Image and design file data:
══════

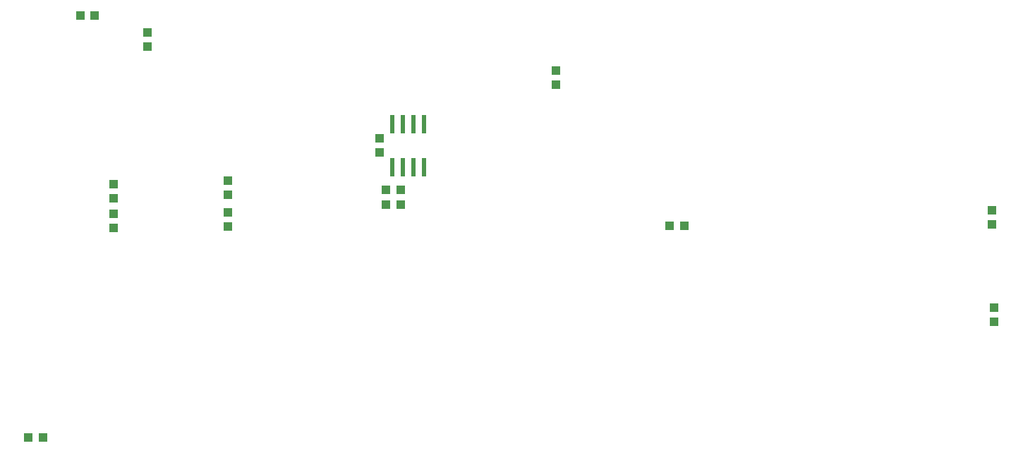
<source format=gbp>
G04 EAGLE Gerber RS-274X export*
G04 #@! %TF.Part,Single*
G04 #@! %TF.FileFunction,Paste,Bot*
G04 #@! %TF.FilePolarity,Positive*
G04 #@! %TF.GenerationSoftware,Autodesk,EAGLE,9.6.2*
G04 #@! %TF.CreationDate,2022-03-11T18:21:18Z*
G75*
%MOMM*%
%FSLAX34Y34*%
%LPD*%
%INSolderpaste Bottom*%
%IPPOS*%
%AMOC8*
5,1,8,0,0,1.08239X$1,22.5*%
G01*
%ADD10R,1.000000X1.100000*%
%ADD11R,1.100000X1.000000*%
%ADD12R,0.600000X2.200000*%


D10*
X94860Y233680D03*
X77860Y233680D03*
D11*
X220980Y719700D03*
X220980Y702700D03*
D10*
X140090Y740410D03*
X157090Y740410D03*
D11*
X317500Y524900D03*
X317500Y541900D03*
X180340Y521090D03*
X180340Y538090D03*
X180340Y485530D03*
X180340Y502530D03*
X317500Y486800D03*
X317500Y503800D03*
X1234440Y506340D03*
X1234440Y489340D03*
D10*
X847480Y487680D03*
X864480Y487680D03*
D12*
X527050Y610200D03*
X527050Y558200D03*
X514350Y610200D03*
X539750Y610200D03*
X552450Y610200D03*
X514350Y558200D03*
X539750Y558200D03*
X552450Y558200D03*
D10*
X507120Y530860D03*
X524120Y530860D03*
X507120Y513080D03*
X524120Y513080D03*
X499110Y592700D03*
X499110Y575700D03*
D11*
X711200Y673980D03*
X711200Y656980D03*
X1236980Y389500D03*
X1236980Y372500D03*
M02*

</source>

══════

▶ **DIRECTIONS FOR THIS TASK**: The records above are to be restated word for word, excluding all pictures.

▶ **SOLUTION TO THE EXERCISE**:
<source format=gbp>
G04 EAGLE Gerber RS-274X export*
G04 #@! %TF.Part,Single*
G04 #@! %TF.FileFunction,Paste,Bot*
G04 #@! %TF.FilePolarity,Positive*
G04 #@! %TF.GenerationSoftware,Autodesk,EAGLE,9.6.2*
G04 #@! %TF.CreationDate,2022-03-11T18:21:18Z*
G75*
%MOMM*%
%FSLAX34Y34*%
%LPD*%
%INSolderpaste Bottom*%
%IPPOS*%
%AMOC8*
5,1,8,0,0,1.08239X$1,22.5*%
G01*
%ADD10R,1.000000X1.100000*%
%ADD11R,1.100000X1.000000*%
%ADD12R,0.600000X2.200000*%


D10*
X94860Y233680D03*
X77860Y233680D03*
D11*
X220980Y719700D03*
X220980Y702700D03*
D10*
X140090Y740410D03*
X157090Y740410D03*
D11*
X317500Y524900D03*
X317500Y541900D03*
X180340Y521090D03*
X180340Y538090D03*
X180340Y485530D03*
X180340Y502530D03*
X317500Y486800D03*
X317500Y503800D03*
X1234440Y506340D03*
X1234440Y489340D03*
D10*
X847480Y487680D03*
X864480Y487680D03*
D12*
X527050Y610200D03*
X527050Y558200D03*
X514350Y610200D03*
X539750Y610200D03*
X552450Y610200D03*
X514350Y558200D03*
X539750Y558200D03*
X552450Y558200D03*
D10*
X507120Y530860D03*
X524120Y530860D03*
X507120Y513080D03*
X524120Y513080D03*
X499110Y592700D03*
X499110Y575700D03*
D11*
X711200Y673980D03*
X711200Y656980D03*
X1236980Y389500D03*
X1236980Y372500D03*
M02*

</source>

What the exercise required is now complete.